Relaxing and revitalising bath
After a long hard week, I used lavender oil for a comforting bath. While the bath water ran, I blended 10 drops of lavender oil with 10ml full-fat milk; skimmed milk is no good as the essential oil needs to bind with the fat to blend. When my bath was run, I poured in the whole blend and sloshed around thoroughly. I felt like Cleopatra bathing in my creamy lavender bath as the fragrance restored inner peace.

Sweet dreams
Finally, for a good night’s sleep and to awake feeling refreshed, I poured three to four drops of lavender oil on the corner of my pillow to drift naturally into sleep.

Lavender in folklore
I love to read about the myths and legends of plants and flowers, exploring the wisdom traditions in which they were once used. In Ancient Greece, lavender was a herb of Hecate, the goddess of witchcraft, and in pagan traditions it belonged to the Willow Moon which shone between 15 April to 12 May.

I remember a herbalist telling me how lavender wine was once drunk to help cure flatulence or colic.

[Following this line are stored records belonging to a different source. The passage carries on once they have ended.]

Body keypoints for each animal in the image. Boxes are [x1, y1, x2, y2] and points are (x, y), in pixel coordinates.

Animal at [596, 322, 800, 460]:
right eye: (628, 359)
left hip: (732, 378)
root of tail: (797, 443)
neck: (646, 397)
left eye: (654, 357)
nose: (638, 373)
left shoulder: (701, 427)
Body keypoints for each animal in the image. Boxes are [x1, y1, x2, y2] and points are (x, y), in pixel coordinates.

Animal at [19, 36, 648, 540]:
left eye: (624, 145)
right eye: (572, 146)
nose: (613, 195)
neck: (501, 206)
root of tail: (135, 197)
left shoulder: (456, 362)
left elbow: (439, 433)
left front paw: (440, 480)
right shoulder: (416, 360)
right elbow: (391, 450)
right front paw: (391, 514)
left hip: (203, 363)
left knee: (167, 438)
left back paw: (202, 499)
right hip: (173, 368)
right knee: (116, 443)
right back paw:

The herb was also thought to prevent fainting spells when mixed with fennel, cinnamon, horehound and asparagus root.

This post is dedicated to my grandmother, Antonie Ursula Dees, who introduced me to aromatherapy and a world of fragrances.

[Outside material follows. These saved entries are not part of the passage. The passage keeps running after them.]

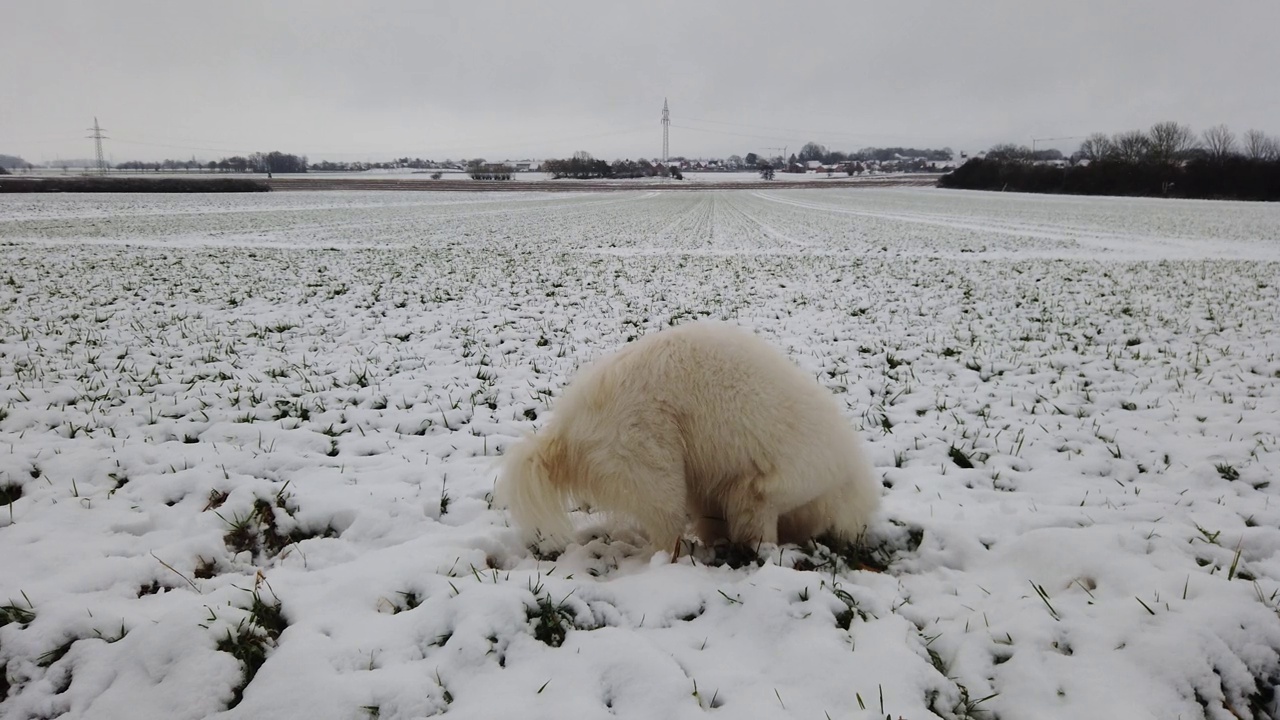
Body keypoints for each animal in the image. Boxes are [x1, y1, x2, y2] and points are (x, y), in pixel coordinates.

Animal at [496, 320, 880, 556]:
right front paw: (766, 553)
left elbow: (714, 516)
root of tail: (565, 428)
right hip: (656, 471)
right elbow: (759, 522)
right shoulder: (763, 488)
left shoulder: (712, 484)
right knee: (665, 536)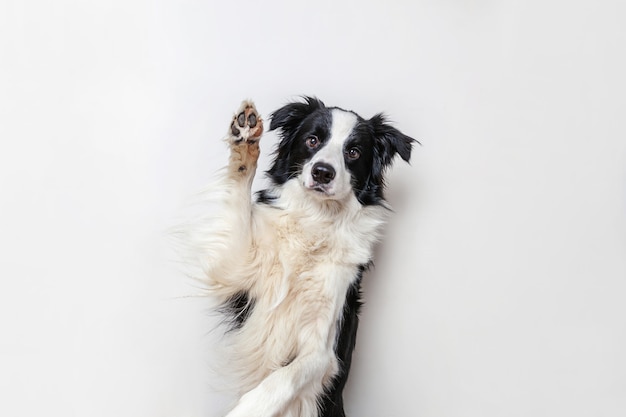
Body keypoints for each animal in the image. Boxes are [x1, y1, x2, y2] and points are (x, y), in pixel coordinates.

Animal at [180, 96, 414, 416]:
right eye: (312, 140)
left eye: (353, 152)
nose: (322, 172)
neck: (316, 221)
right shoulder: (238, 267)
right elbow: (238, 200)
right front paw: (245, 139)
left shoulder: (324, 351)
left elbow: (283, 378)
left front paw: (245, 409)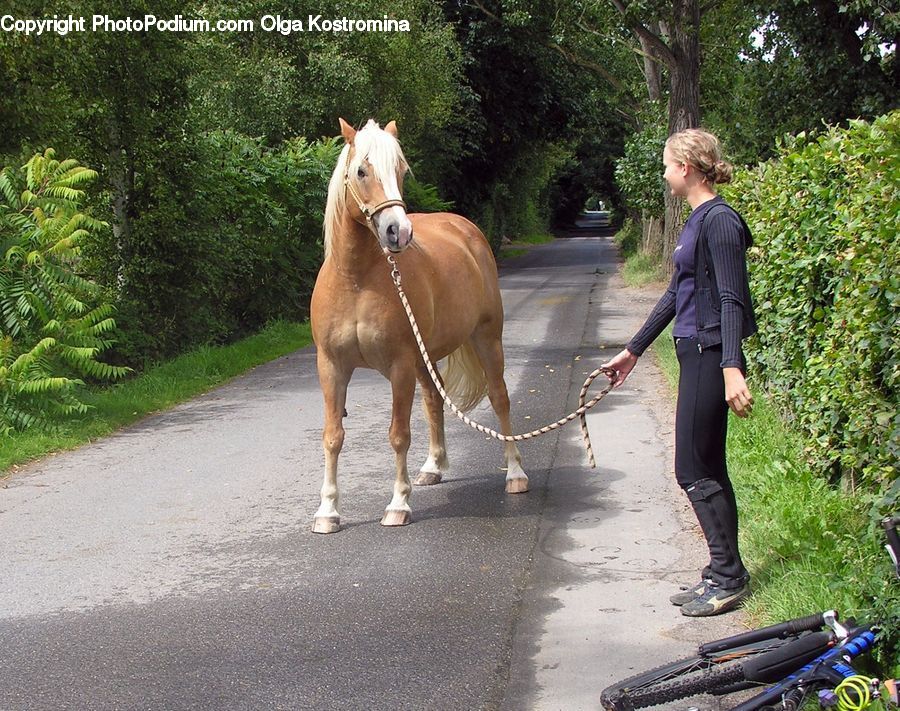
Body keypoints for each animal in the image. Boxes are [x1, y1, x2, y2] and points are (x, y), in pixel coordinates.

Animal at [309, 118, 529, 534]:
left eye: (400, 171)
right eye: (361, 171)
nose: (399, 232)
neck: (356, 280)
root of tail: (465, 229)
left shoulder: (399, 366)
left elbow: (398, 435)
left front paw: (398, 504)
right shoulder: (331, 366)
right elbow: (332, 437)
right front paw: (327, 511)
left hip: (486, 339)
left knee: (500, 398)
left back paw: (515, 474)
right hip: (425, 358)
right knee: (434, 397)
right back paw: (433, 467)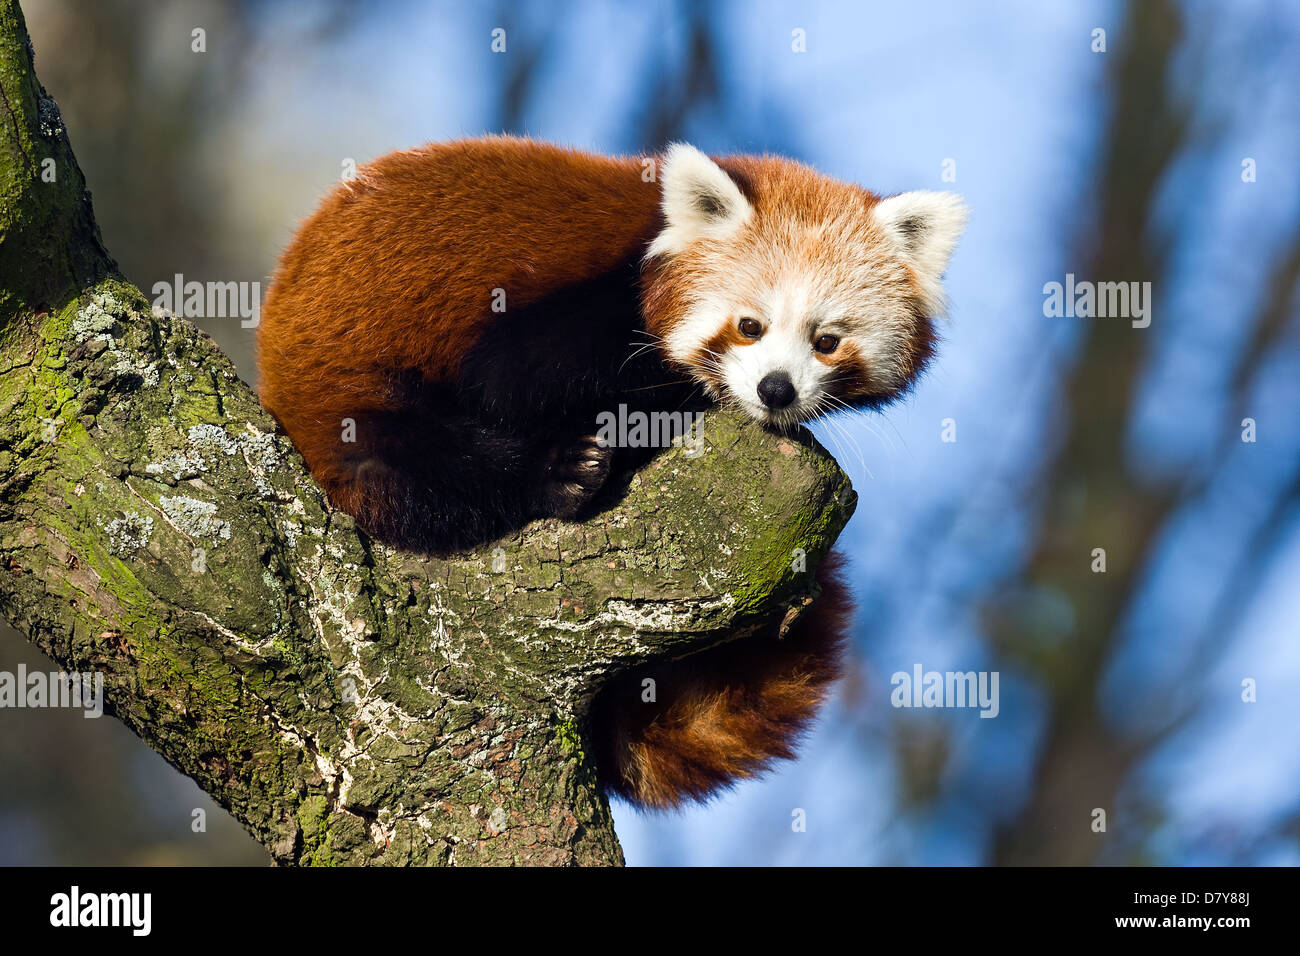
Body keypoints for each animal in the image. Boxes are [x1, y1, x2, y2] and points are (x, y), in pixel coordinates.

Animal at [256, 134, 967, 806]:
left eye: (827, 341)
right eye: (749, 325)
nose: (776, 390)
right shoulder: (564, 309)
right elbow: (512, 382)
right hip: (354, 401)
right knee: (423, 469)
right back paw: (561, 474)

Profile of lavender essential oil:
Latin name: Lavandula angustifolia
Plant family: Labiatae or Lamiaceae
Plant type: herb
Perfume note: middle
Botany and origins: evergreen shrub native to the Mediterranean, now cultivated worldwide
Extraction: steam distillation
Chemical properties/active components: 45% esters (linalyl acetate, lavandulyl acetate), which are wound healing and anti-inflammatory; rich in alcohols (linalool), which are stimulating, powerful and gentle
Blends with: almost all essential oils
Key actions: antibacterial, antifungal, anti-inflammatory, analgesic, antiseptic, antispasmodic, antiviral, cytophylactic (stimulates skin renewal and wound healing, helps prevent scarring), decongestant (mild), sedative or stimulating
Common conditions: anxiety, agitation, depression, frustration, irritability, nervous tension, shock, stress; insomnia, headaches; high blood pressure, muscular aches and pains, rheumatism and arthritis, strains and sprains; colds and ‘flu; cystitis; acne, burns, eczema, inflammation, insect bites, skin infections, spots, sunburn, wounds
Contraindications: lavender is reportedly non-toxic and non-sensitising, but it is advised to avoid during the first three months of pregnancy
Further reading: This profile is based on my diploma studies, knowledge and experience of using this essential oil. Other aromatherapy texts will list a wider range of properties and uses. Some of the most comprehensive essential oil profiles that I have read are published in Salvatore Battaglia’s The Complete Guide to Aromatherapy, Second Edition, Perfect Potion, 2003, Australia. ISBN:  0-6464-2896-9.